# Different wood types in mixed stack



## BBQrookie71 (Mar 19, 2018)

Hey guys,

I've got an Oklahoma JoesJ Longhorn Combo that I've been cutting my teeth on lately. I've been using a chimney of charcoal and wood chunks from Home Depot with good results.

It seemed to be more cost effective to buy a face cord of seasoned wood so my plan is to still use the charcoal and then throw a split on as needed.

The wood I purchased is said to have Cherry,  Apple, Oak, Maple, Walnut, and some Hickory. What's the best way for me to make a decent guess at which is which?
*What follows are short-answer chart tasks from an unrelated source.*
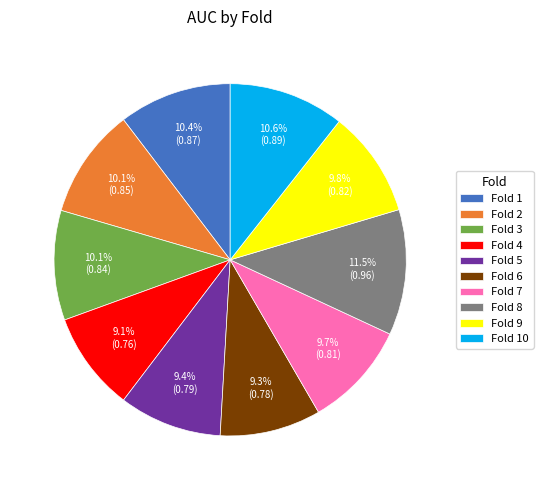

How many slices are in this pie chart?

10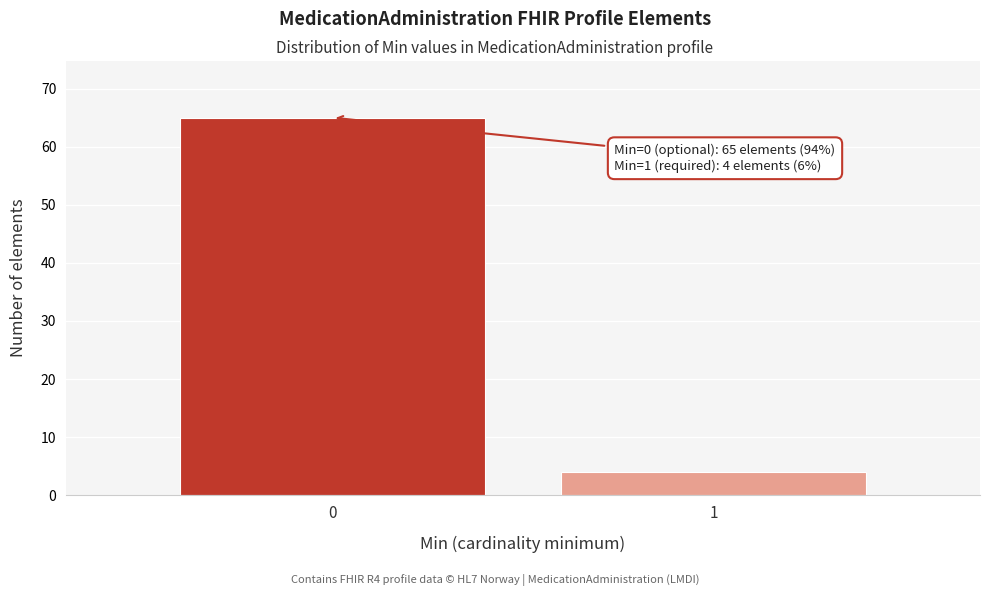

Reading left to right, list all the values displayed in this chart.

0=65	1=4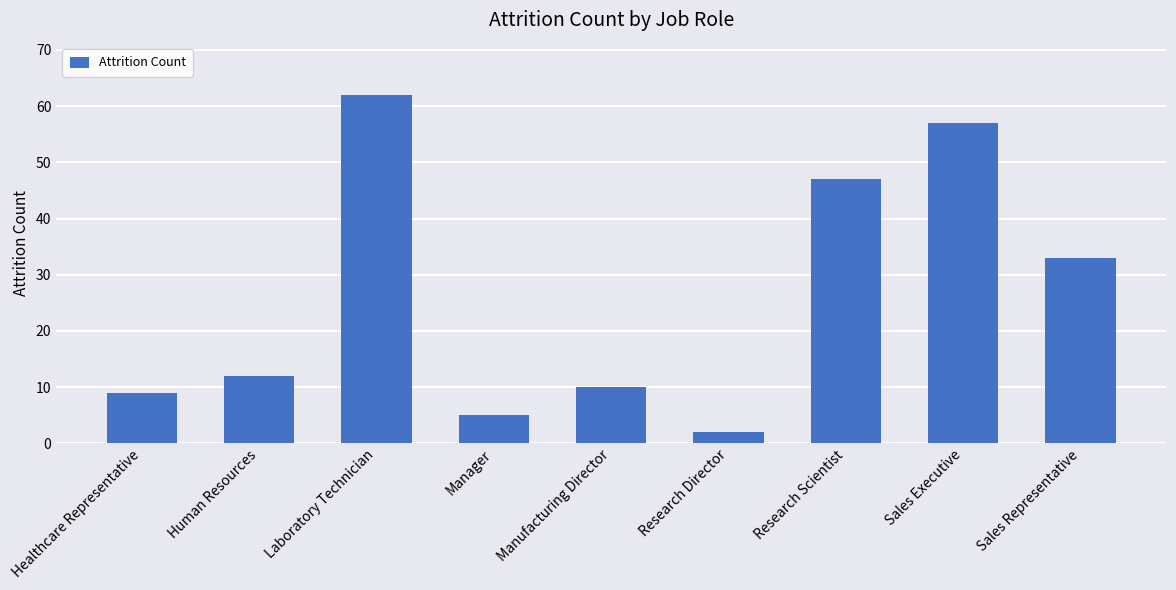

What is the difference between the values at Healthcare Representative and Laboratory Technician?

53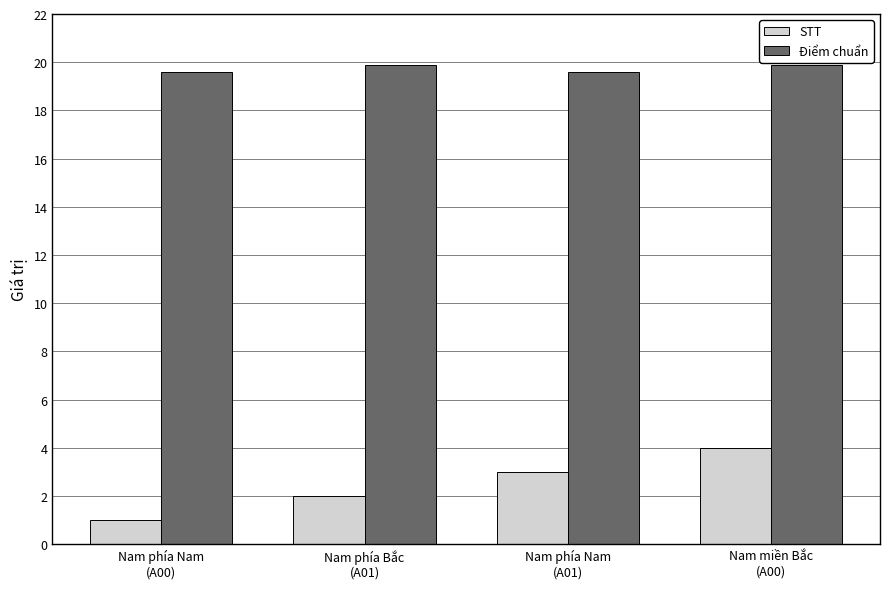

Which category has the lowest value across all series?

Nam phía Nam
(A00)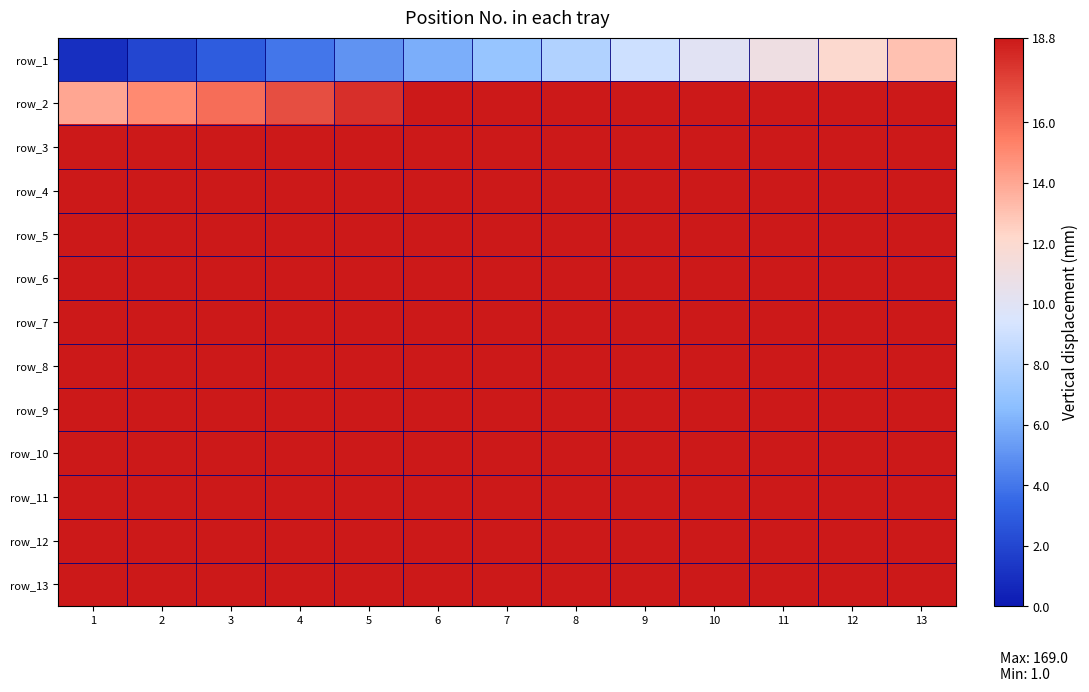

List the labels in order of row_4 value, largest first.

13, 12, 11, 10, 9, 8, 7, 6, 5, 4, 3, 2, 1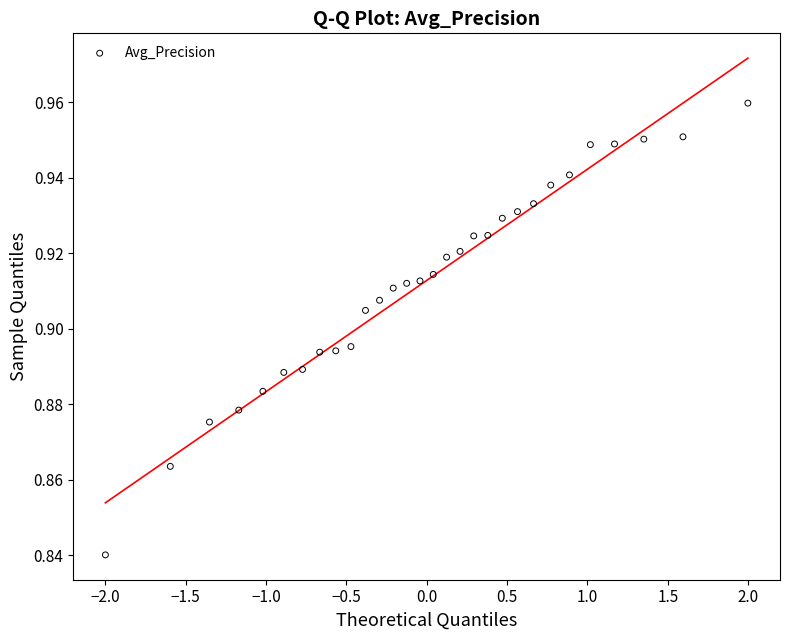

What is the range of X values (max minus min)?

4.0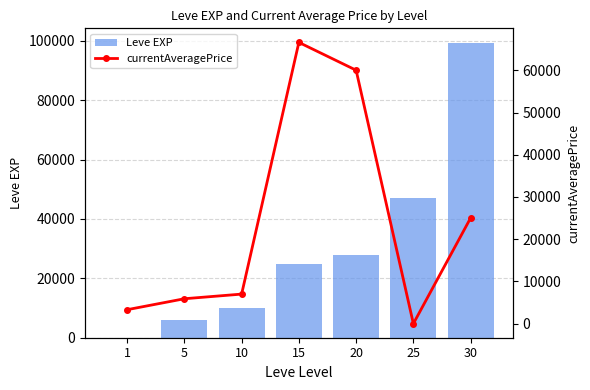

What is the approximate value of Leve EXP at 15, to the nearest 10?

24790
It's all seasoned hardwood so I'm not too worried, but I'd definitely like to sort at least some of it so I can use certain woods for certain meats.

Any help is much appreciated!


----------



## dave schiller (Mar 19, 2018)

Well, it's possible to identify these woods, but not knowing where you are, it's difficult to advise.  Location generally controls what kinds of oaks, maples, etc, grow where.  As a starter, look this site and your wood with a hand magnifier to see the details of the wood.  Good luck.
http://www.wood-database.com/


----------



## BBQrookie71 (Mar 19, 2018)

Thanks for the tip on that website, I'll check it out. I'm in Southeast Wisconsin. To be honest, I really don't know what common local wood is around here. Never paid much attention until I started BBQing a month ago.


----------



## SonnyE (Mar 19, 2018)

Walnut usually is dark wood. Looking at your woodpile I could readily spot some.
All are hardwoods. Oak can range from White Oak to Red Oak. Maple is usually very white to silvery. And Hickory has hues from white to dark.

All would be good. But I'm not sure about Walnut for smoking.
I would try and sort it out and not use Walnut for food. Burn it in your fireplace.


----------



## mowin (Mar 22, 2018)

Cherry will be a redish all the wat through.


----------